St Frances Xavier Cabrini (1850-1917) |
St. Frances Xavier Cabrini, was born Maria Francesca in
Lombardia, Italy in 1850, the youngest of thirteen children. Two months
premature, she remained in delicate health throughout her 67 years. As a young
girl, she was taken care of by her older sister Rosa, because her mother
was 52 when Maria Francesca was born.
At
13, she was sent to Arluno to study under the Daughters of the Sacred Heart at
the Normal School, and in 1868, at 18 she was certified as a teacher. Four
years later she contracted smallpox. When she tried to enter into the Daughters
of the Sacred Heart, Mother Superior refused admission, even though she saw
potential in her, because of her frail health.
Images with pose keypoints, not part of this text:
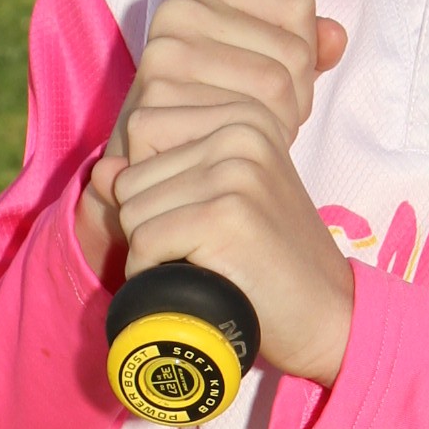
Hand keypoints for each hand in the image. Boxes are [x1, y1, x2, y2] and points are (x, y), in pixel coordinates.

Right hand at [74, 0, 346, 284]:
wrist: (156, 175)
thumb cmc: (214, 111)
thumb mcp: (261, 65)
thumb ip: (305, 45)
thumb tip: (336, 37)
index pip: (298, 8)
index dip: (303, 59)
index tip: (271, 86)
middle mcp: (174, 15)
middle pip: (293, 53)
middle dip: (295, 100)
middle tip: (264, 125)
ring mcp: (159, 61)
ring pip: (276, 87)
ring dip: (277, 128)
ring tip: (247, 139)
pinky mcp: (150, 113)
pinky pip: (245, 126)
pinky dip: (250, 151)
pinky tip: (227, 158)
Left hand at [96, 107, 354, 387]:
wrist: (327, 313)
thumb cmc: (267, 258)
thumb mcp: (217, 200)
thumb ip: (161, 175)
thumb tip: (101, 171)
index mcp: (245, 114)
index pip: (144, 127)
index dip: (152, 185)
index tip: (197, 212)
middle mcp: (242, 131)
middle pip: (132, 174)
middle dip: (149, 221)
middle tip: (202, 247)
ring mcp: (236, 171)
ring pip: (131, 210)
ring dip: (151, 251)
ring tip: (202, 262)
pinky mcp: (226, 216)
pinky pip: (144, 242)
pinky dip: (153, 274)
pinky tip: (195, 279)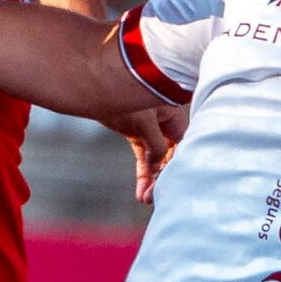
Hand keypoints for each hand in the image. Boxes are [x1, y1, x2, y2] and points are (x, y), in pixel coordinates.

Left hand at [118, 92, 183, 206]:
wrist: (97, 82)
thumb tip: (161, 164)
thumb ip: (156, 143)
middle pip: (171, 156)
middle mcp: (167, 124)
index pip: (183, 145)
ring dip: (152, 180)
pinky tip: (141, 191)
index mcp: (175, 115)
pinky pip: (144, 158)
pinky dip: (143, 174)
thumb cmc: (126, 94)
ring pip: (157, 160)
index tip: (171, 183)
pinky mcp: (138, 134)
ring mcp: (152, 130)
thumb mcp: (145, 121)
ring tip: (145, 199)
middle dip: (163, 177)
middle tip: (153, 197)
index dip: (178, 164)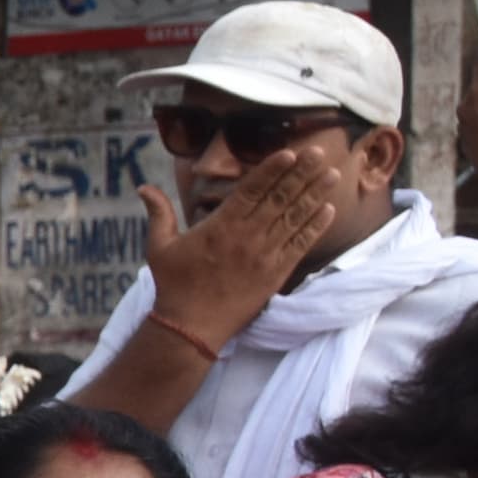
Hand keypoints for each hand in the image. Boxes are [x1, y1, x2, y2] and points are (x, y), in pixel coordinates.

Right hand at [138, 150, 336, 347]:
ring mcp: (266, 255)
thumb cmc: (173, 284)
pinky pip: (301, 245)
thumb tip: (143, 187)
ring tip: (333, 174)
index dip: (271, 170)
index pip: (251, 190)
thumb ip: (158, 213)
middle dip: (301, 174)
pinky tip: (329, 210)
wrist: (192, 325)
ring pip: (295, 218)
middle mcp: (247, 237)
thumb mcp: (159, 246)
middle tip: (320, 152)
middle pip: (280, 199)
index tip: (289, 152)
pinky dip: (316, 227)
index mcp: (220, 226)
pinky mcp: (277, 273)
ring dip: (316, 195)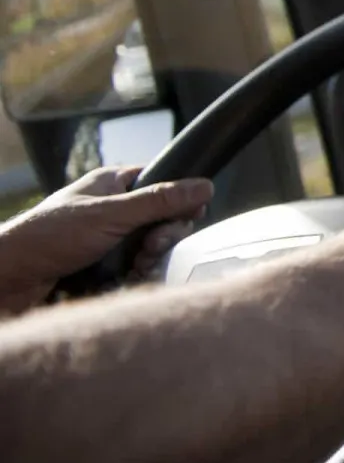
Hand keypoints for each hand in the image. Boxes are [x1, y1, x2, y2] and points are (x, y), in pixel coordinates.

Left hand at [0, 167, 214, 314]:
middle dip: (161, 238)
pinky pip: (134, 269)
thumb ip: (160, 201)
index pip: (163, 182)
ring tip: (132, 268)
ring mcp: (107, 238)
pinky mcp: (101, 265)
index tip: (185, 218)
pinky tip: (125, 280)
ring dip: (148, 260)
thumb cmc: (49, 236)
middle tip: (148, 249)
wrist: (8, 278)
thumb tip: (206, 186)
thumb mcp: (111, 215)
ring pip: (150, 247)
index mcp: (113, 184)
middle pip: (161, 219)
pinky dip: (134, 276)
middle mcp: (111, 208)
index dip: (179, 201)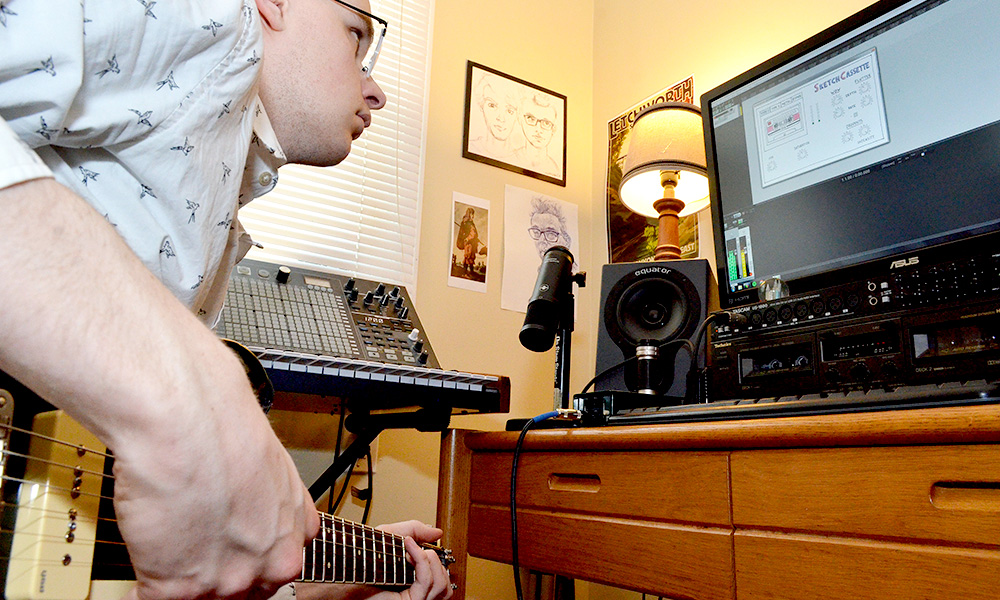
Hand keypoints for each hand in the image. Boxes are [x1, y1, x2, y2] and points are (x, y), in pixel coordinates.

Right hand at [112, 349, 320, 599]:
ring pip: (202, 599)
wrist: (187, 418)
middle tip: (190, 560)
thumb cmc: (222, 423)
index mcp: (296, 528)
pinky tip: (140, 573)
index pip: (276, 567)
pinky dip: (140, 590)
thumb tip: (242, 503)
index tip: (226, 558)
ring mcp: (228, 579)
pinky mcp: (180, 588)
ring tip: (163, 557)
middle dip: (215, 578)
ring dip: (177, 582)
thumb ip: (262, 499)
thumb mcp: (267, 463)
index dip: (245, 562)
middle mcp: (271, 559)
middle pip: (243, 590)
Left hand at [296, 521, 452, 599]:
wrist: (341, 570)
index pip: (441, 579)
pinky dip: (422, 560)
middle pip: (446, 585)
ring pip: (442, 586)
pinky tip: (409, 548)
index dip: (440, 563)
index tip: (428, 546)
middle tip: (417, 550)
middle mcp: (414, 594)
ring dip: (431, 561)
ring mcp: (413, 599)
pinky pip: (427, 582)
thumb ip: (415, 530)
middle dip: (436, 562)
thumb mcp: (390, 537)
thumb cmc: (357, 559)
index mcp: (412, 582)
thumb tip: (438, 533)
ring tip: (412, 549)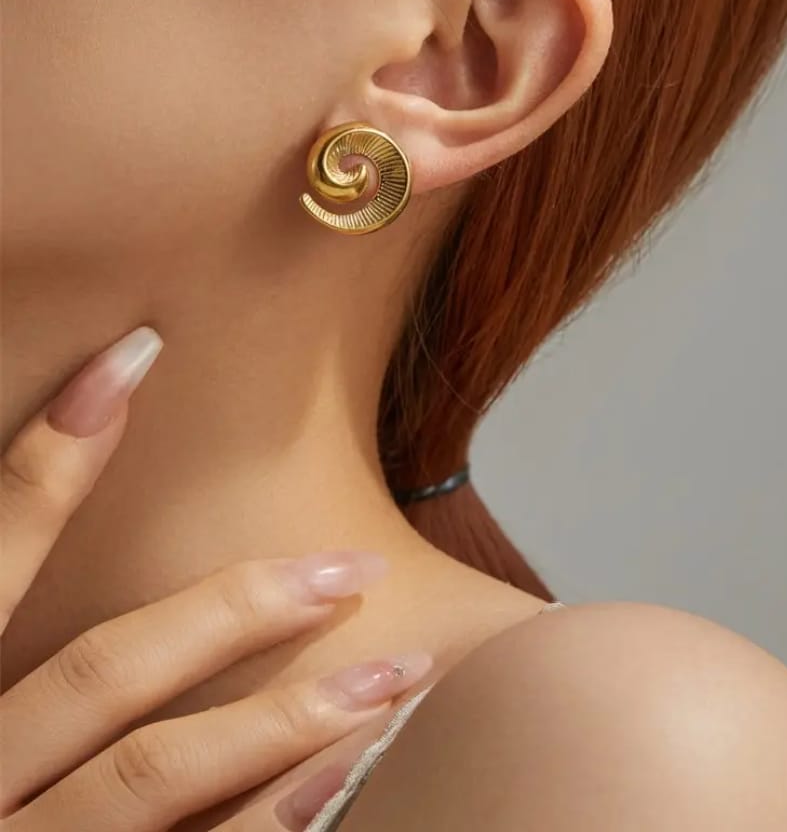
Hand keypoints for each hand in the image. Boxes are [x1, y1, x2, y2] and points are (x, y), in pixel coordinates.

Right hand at [0, 326, 432, 830]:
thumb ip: (28, 673)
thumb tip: (90, 573)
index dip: (46, 461)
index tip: (134, 356)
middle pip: (100, 678)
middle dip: (233, 612)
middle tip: (349, 565)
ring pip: (149, 781)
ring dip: (284, 723)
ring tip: (394, 670)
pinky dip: (268, 827)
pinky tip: (343, 782)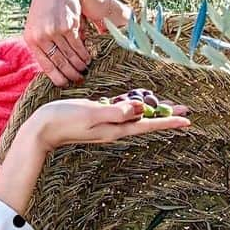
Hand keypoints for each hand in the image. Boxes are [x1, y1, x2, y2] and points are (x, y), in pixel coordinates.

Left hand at [23, 0, 132, 87]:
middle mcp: (40, 37)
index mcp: (31, 38)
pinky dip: (84, 54)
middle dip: (71, 74)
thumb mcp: (41, 25)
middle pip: (59, 62)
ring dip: (79, 65)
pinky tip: (88, 58)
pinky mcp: (66, 26)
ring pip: (69, 55)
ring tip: (85, 70)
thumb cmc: (50, 6)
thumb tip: (62, 65)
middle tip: (80, 79)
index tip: (65, 85)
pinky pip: (77, 45)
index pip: (44, 64)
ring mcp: (52, 32)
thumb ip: (48, 43)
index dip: (56, 77)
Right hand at [25, 97, 189, 152]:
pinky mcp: (97, 117)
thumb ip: (117, 111)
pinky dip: (132, 105)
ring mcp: (105, 124)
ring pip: (134, 116)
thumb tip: (141, 109)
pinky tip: (136, 100)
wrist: (41, 129)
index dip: (168, 121)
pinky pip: (120, 111)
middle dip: (164, 114)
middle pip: (145, 121)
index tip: (187, 120)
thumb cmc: (64, 119)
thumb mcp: (92, 112)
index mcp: (116, 129)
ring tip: (166, 104)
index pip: (148, 124)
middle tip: (184, 109)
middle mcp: (114, 128)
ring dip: (151, 110)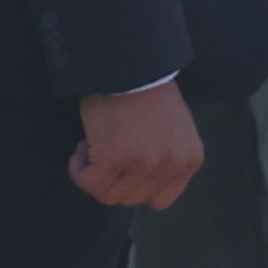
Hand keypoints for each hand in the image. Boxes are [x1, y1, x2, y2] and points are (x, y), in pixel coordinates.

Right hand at [72, 81, 199, 210]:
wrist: (130, 67)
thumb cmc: (145, 92)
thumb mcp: (171, 131)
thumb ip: (163, 158)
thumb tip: (134, 180)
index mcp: (190, 160)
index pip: (159, 200)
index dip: (133, 186)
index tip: (122, 166)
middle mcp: (173, 165)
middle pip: (132, 199)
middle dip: (111, 179)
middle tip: (104, 150)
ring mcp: (146, 163)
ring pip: (110, 195)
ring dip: (94, 174)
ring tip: (94, 146)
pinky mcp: (116, 157)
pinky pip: (89, 182)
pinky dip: (78, 170)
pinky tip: (81, 149)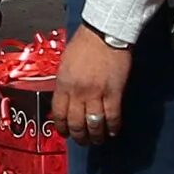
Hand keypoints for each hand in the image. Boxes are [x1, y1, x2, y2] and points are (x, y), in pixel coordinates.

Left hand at [52, 27, 132, 145]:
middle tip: (83, 141)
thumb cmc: (84, 44)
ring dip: (96, 136)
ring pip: (93, 124)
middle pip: (76, 123)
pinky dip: (112, 127)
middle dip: (79, 137)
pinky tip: (113, 131)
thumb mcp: (65, 64)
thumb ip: (64, 84)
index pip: (58, 114)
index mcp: (63, 84)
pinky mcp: (114, 92)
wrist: (104, 32)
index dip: (62, 128)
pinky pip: (112, 116)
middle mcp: (77, 92)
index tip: (66, 133)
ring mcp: (96, 93)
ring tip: (98, 140)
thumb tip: (65, 101)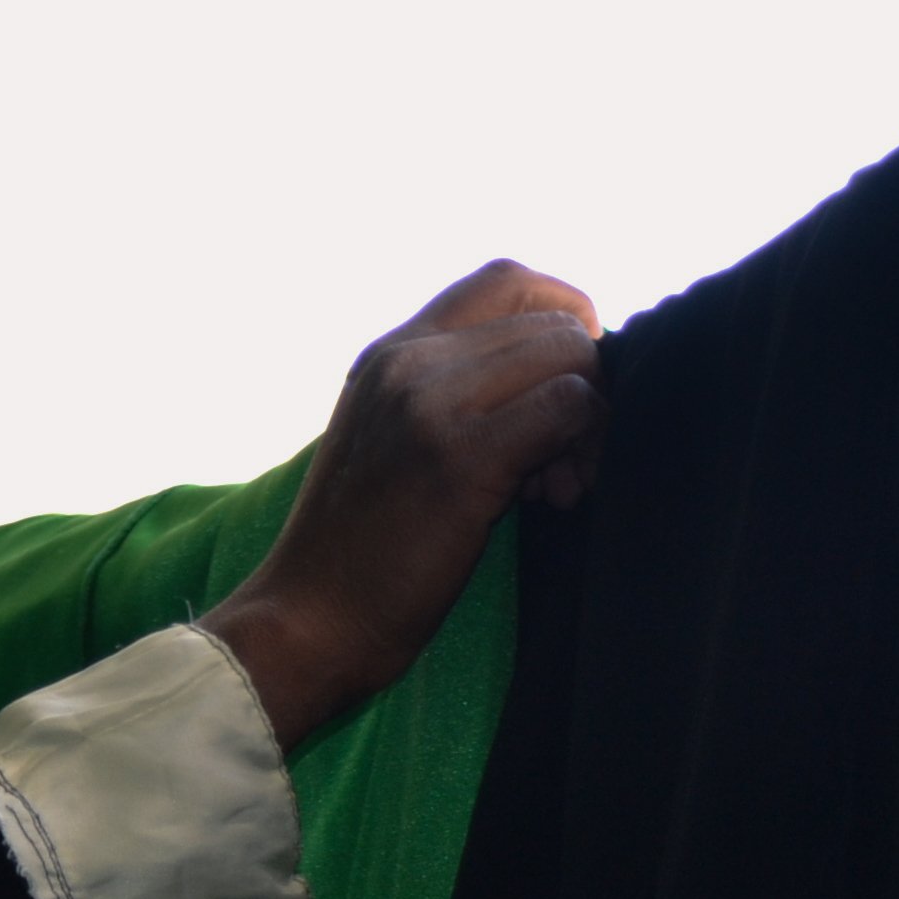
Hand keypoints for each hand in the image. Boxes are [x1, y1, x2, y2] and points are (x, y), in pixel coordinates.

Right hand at [201, 260, 601, 746]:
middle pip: (553, 320)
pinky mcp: (460, 455)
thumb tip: (558, 379)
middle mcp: (407, 359)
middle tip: (565, 461)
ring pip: (569, 356)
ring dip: (589, 420)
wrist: (308, 620)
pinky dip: (583, 446)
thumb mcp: (390, 442)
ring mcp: (430, 401)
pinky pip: (568, 408)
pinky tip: (553, 498)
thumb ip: (451, 395)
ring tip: (558, 485)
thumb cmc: (358, 551)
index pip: (507, 278)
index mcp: (390, 351)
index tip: (570, 382)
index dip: (565, 314)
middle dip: (586, 383)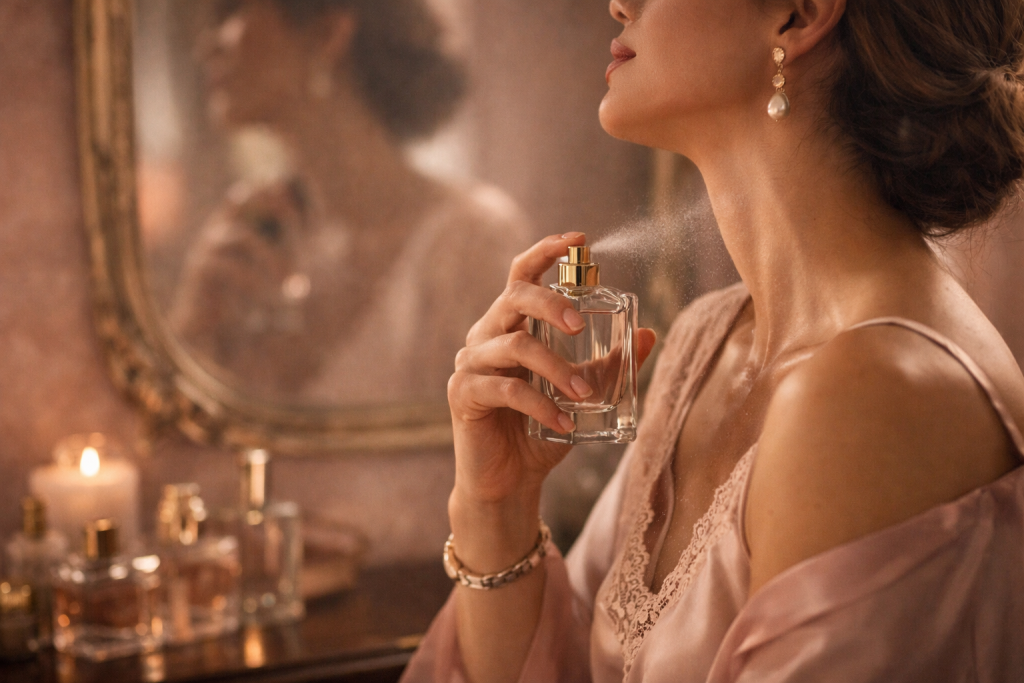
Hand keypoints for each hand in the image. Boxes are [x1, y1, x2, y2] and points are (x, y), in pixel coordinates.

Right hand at [447, 233, 656, 530]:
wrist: (508, 481)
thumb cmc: (541, 431)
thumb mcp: (582, 393)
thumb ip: (609, 364)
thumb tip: (647, 332)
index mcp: (510, 325)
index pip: (521, 275)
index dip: (546, 252)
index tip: (579, 240)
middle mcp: (486, 336)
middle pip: (514, 297)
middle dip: (550, 303)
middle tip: (579, 324)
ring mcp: (470, 365)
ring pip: (514, 345)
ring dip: (556, 367)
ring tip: (585, 394)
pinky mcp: (464, 395)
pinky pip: (505, 389)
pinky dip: (540, 403)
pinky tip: (564, 421)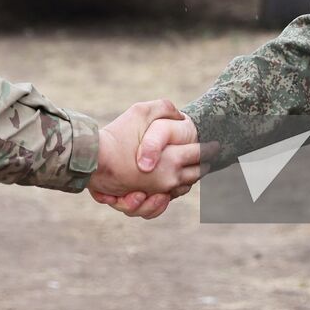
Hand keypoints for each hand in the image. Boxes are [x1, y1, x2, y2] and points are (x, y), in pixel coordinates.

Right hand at [88, 99, 201, 218]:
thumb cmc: (116, 135)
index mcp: (172, 159)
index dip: (210, 148)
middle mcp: (169, 179)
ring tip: (192, 173)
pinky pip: (164, 202)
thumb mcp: (140, 111)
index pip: (201, 154)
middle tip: (208, 159)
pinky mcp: (143, 200)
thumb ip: (164, 108)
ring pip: (181, 190)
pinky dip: (170, 194)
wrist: (92, 161)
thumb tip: (180, 115)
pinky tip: (169, 187)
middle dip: (203, 165)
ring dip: (188, 181)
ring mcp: (156, 192)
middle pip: (196, 174)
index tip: (216, 144)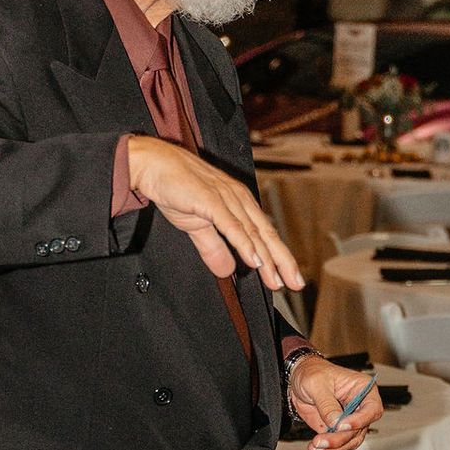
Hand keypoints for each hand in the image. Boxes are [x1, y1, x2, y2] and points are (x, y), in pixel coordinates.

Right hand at [126, 135, 301, 294]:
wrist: (153, 165)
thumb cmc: (176, 189)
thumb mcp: (197, 225)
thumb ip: (214, 247)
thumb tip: (227, 271)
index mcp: (239, 204)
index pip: (264, 234)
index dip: (279, 257)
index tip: (290, 278)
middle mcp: (239, 199)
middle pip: (266, 234)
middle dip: (282, 260)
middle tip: (296, 284)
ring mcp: (226, 198)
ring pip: (252, 232)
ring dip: (267, 258)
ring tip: (277, 279)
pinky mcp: (211, 200)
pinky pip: (231, 225)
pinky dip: (244, 243)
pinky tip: (255, 260)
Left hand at [288, 352, 383, 449]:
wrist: (299, 378)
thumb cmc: (313, 372)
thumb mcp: (317, 384)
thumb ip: (327, 404)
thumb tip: (336, 422)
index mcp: (362, 389)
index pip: (372, 409)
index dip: (359, 420)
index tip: (342, 426)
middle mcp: (359, 407)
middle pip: (359, 430)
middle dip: (340, 439)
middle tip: (321, 441)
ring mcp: (349, 420)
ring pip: (350, 442)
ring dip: (333, 449)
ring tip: (315, 448)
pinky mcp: (337, 430)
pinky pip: (338, 446)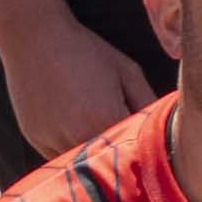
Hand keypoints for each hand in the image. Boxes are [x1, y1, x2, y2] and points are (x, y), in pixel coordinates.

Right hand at [0, 0, 153, 155]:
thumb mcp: (127, 72)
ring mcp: (52, 139)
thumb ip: (148, 103)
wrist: (35, 39)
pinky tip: (75, 127)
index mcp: (105, 118)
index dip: (144, 147)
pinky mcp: (35, 139)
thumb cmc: (87, 51)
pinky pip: (60, 157)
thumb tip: (167, 129)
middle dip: (120, 152)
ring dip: (94, 154)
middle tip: (126, 138)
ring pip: (83, 162)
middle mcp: (77, 135)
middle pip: (109, 159)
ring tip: (97, 130)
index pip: (135, 149)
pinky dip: (71, 149)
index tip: (150, 142)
She helped her parents until
their death, and then worked on a farm with her siblings.
One
day a priest asked her to teach in a girls' school and she stayed for six
years. At the request of her Bishop, she founded the Missionary Sisters of the
Sacred Heart to care for poor children in schools and hospitals. Although her
lifelong dream was to be a missionary in China, Pope Leo XIII sent her to New
York City on March 31, 1889 with six other nuns. There, she obtained the
permission of Archbishop Michael Corrigan to found an orphanage, which is
located in West Park, Ulster County, NY today known as Saint Cabrini Home, the
first of 67 institutions she founded in New York, Chicago, Seattle, New
Orleans, Denver, Los Angeles, Philadelphia, and in countries throughout South
America and Europe, especially Italy, England, France and Spain. Filled with a
deep trust in God and endowed with a wonderful administrative ability, this
remarkable woman soon founded schools, hospitals, and orphanages in this
strange land and saw them flourish in the aid of Italian immigrants and
children.
She
died in Chicago, Illinois on December 22, 1917. In 1946, she became the first
American citizen to be canonized by Pope Pius XII. St. Frances Xavier Cabrini
is the patroness of immigrants. Her beatification miracle involved the
restoration of sight to a child who had been blinded by excess silver nitrate
in the eyes. Her canonization miracle involved the healing of a terminally ill
nun. She is buried in Washington Heights where a shrine is also dedicated to
her. Special celebrations will be held this year on the centennial of her death in December.